Rigopiano, il raccontro di un superstite: “60 ore sotto le macerie”

Pescara. “Appena successo forse ho avuto un attacco di panico, non sapevo cosa era accaduto. Forse un terremoto che aveva colpito anche Roma. La cosa era talmente grande… Non ricordo il boato. Ho sentito lo spostamento d’aria. Una botta incredibile. Qualche volta svenivo, poi mi svegliavo. Sognavo e mi ritrovavo li sotto”. E’ rimasto per 60 ore sotto alle macerie dell’Hotel Rigopiano, Giampaolo Matrone, uno degli 11 superstiti della tragedia del resort.

Matrone, pasticcere 33enne di Monterotondo, in quella tragedia ha perso la moglie, Valentina Cicioni.
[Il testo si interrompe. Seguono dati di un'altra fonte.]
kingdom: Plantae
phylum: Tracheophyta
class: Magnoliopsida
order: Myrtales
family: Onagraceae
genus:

Racconta quell’inferno ai microfoni del Tgr Lazio e dice di non sapere come ha fatto a sopravvivere.

“Solo all’inizio preso un po’ di neve per bere, ma ho dovuto sputarla perché in mezzo c’era di tutto: sassi, vetri. Sono sopravvissuto forse grazie alla forza fisica che ho dentro, aggrappato alla vita”.

Il giovane, incastrato sotto a travi di cemento e salvato grazie ai segnali emessi da due cellulari che erano tra le macerie, racconta che “durante tutte le ore li sotto ho sempre pensato che mia moglie mi è stata vicino. Sognavo che mi riportava a Monterotondo con la macchina. Sono andato a lavorare e lei mi è venuta a riprendere in pasticceria la sera. La vedevo sempre come un angioletto, accanto a me. Le chiedevo l’acqua”.

“Basta che arrivavo due ore più tardi e il braccio mi veniva amputato – racconta Matrone, che ha subito diversi interventi e che è ancora ricoverato al Gemelli di Roma – Ma se arrivavano qualche ora prima la fase dell’ospedale l’avevo già superata”.

“Voglio tornare a Rigopiano con la mia bambina, Gaia, e spiegarle qualche cosa lì. Portare un fiore che lasceremo lì come ricordo”, conclude.